What the task asks => Please repeat the whole listing exactly, but leave out any picture it holds.

Exercise data =>
= = =

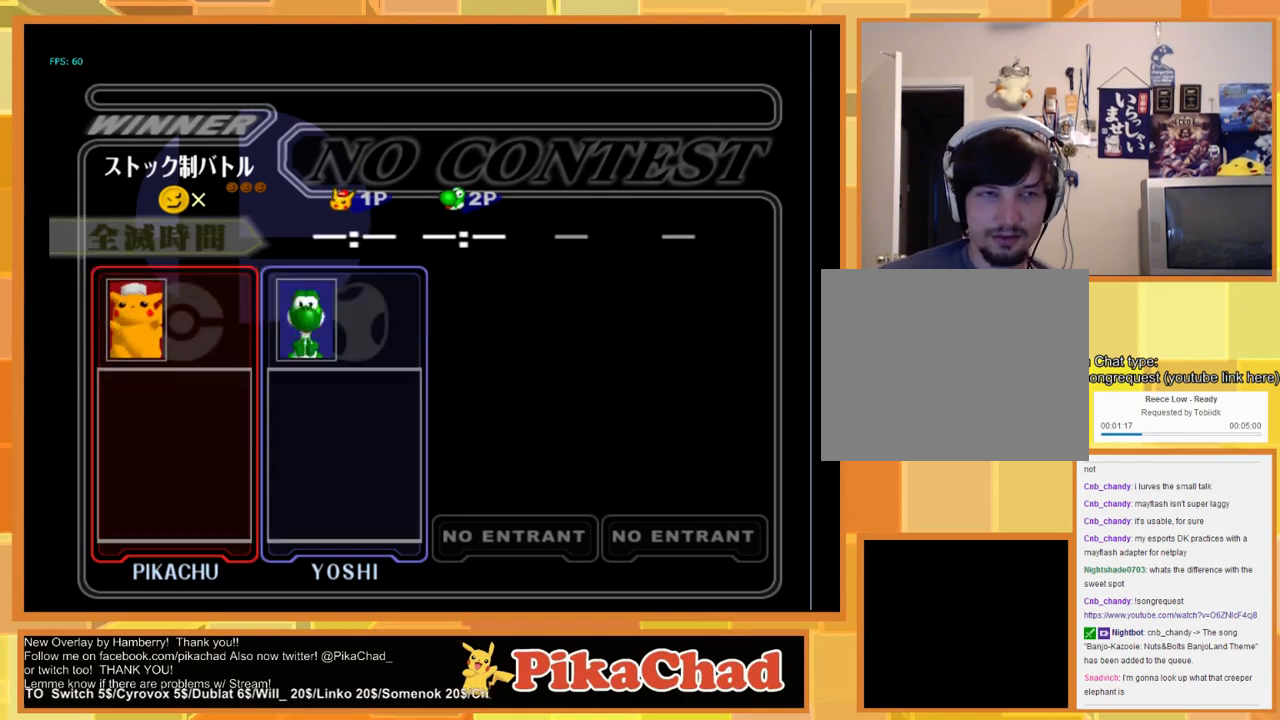
{"buttons": [], "left_stick": "center", "right_stick": "center", "events": [[233, "START", "down"], [300, "START", "up"]]}
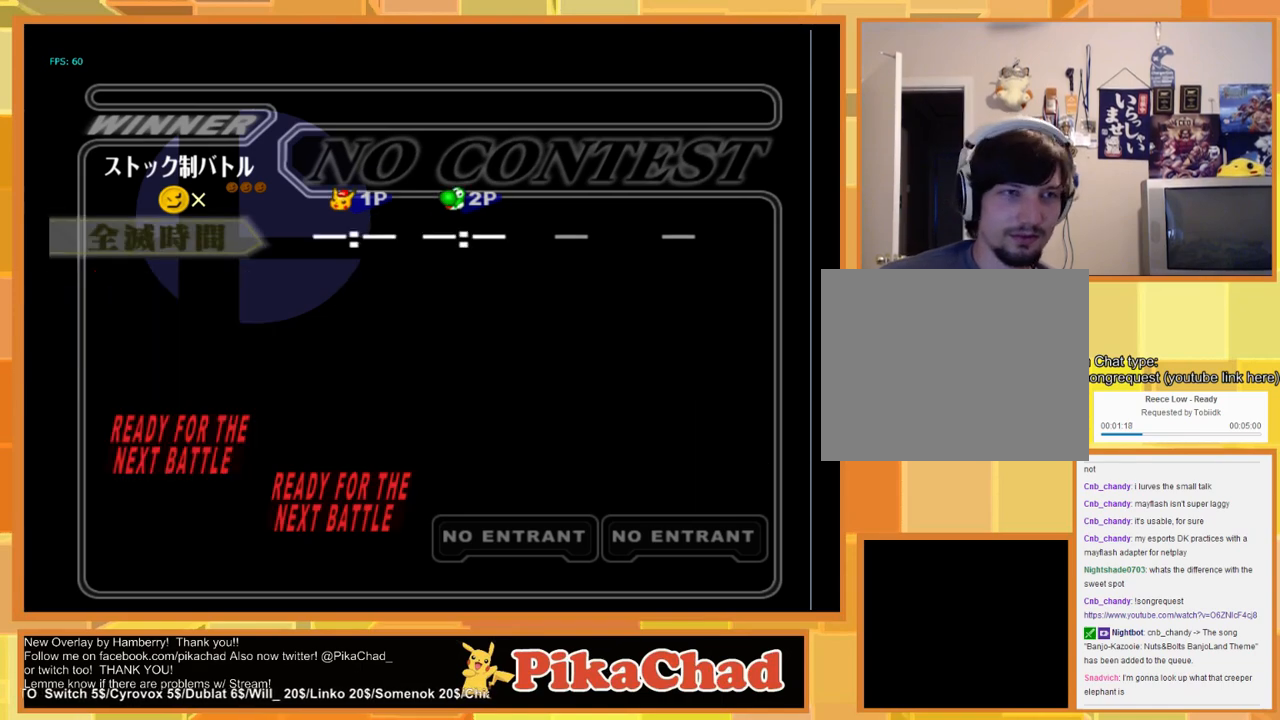
{"buttons": [], "left_stick": "center", "right_stick": "center", "events": []}
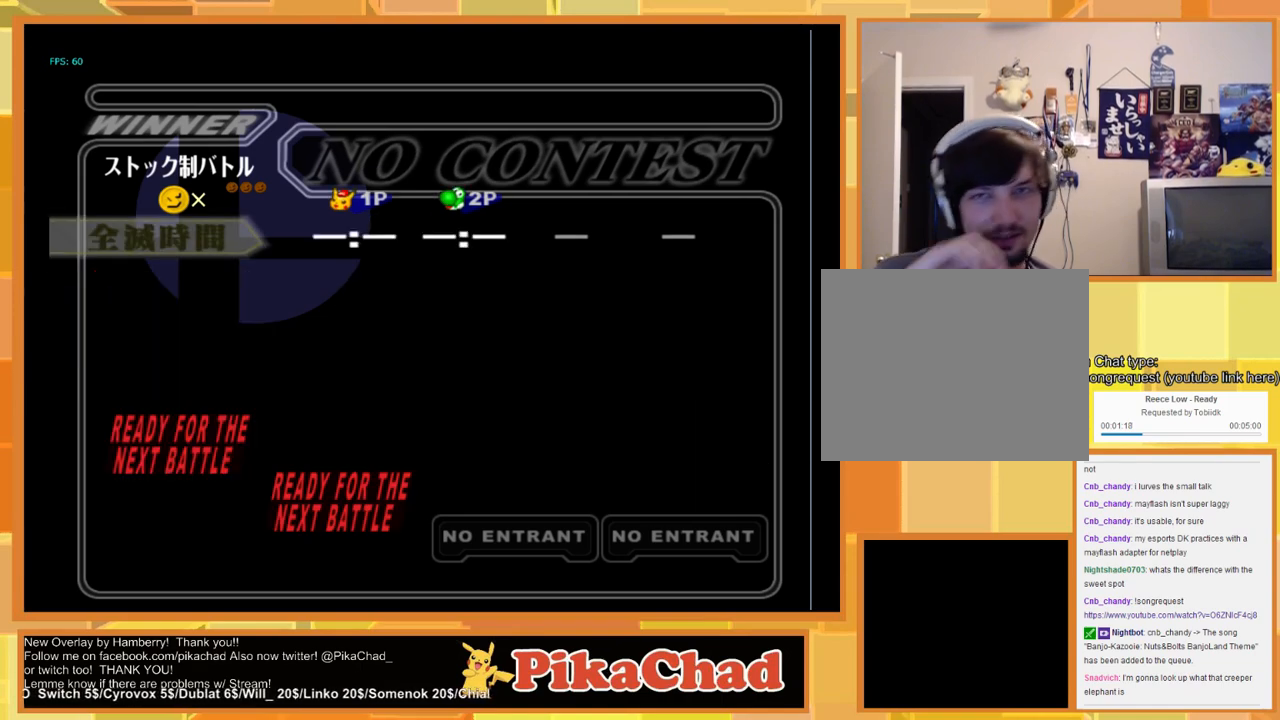
{"buttons": [], "left_stick": "center", "right_stick": "center", "events": []}
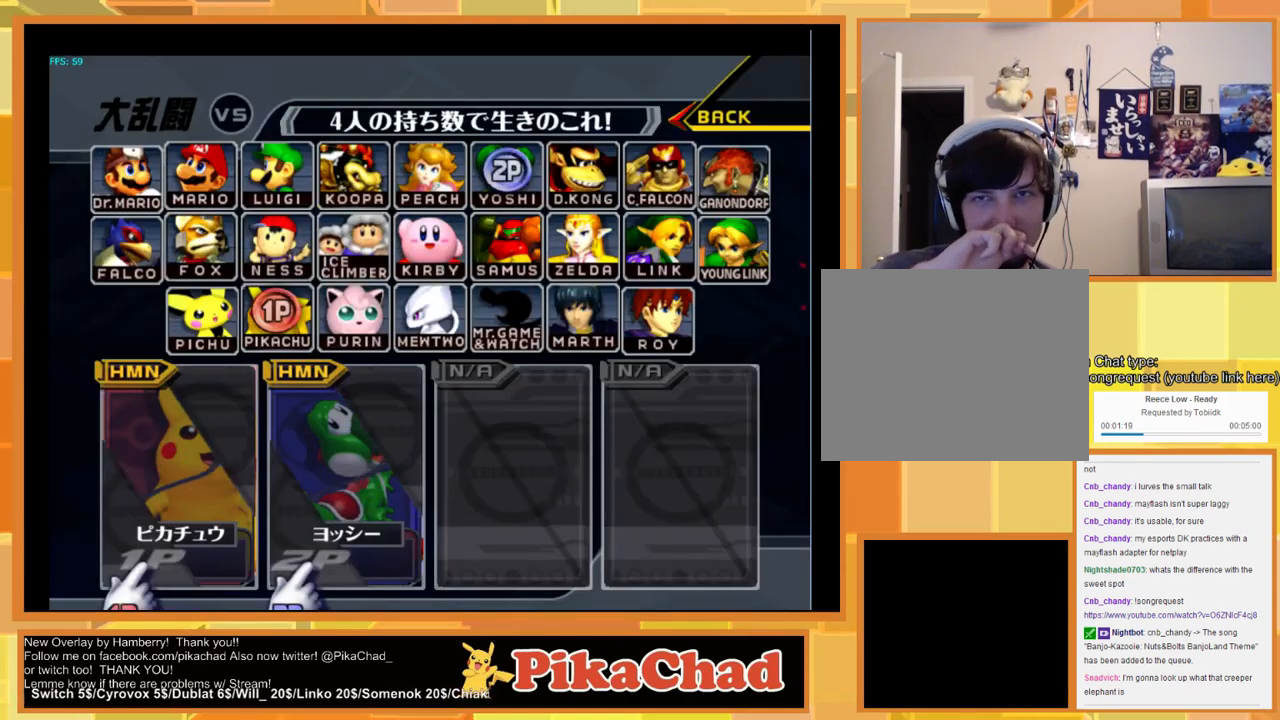
{"buttons": [], "left_stick": "center", "right_stick": "center", "events": []}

= = =

Exercise response =>
{"buttons": [], "left_stick": "center", "right_stick": "center", "events": [[233, "START", "down"], [300, "START", "up"]]}
{"buttons": [], "left_stick": "center", "right_stick": "center", "events": []}
{"buttons": [], "left_stick": "center", "right_stick": "center", "events": []}
{"buttons": [], "left_stick": "center", "right_stick": "center", "events": []}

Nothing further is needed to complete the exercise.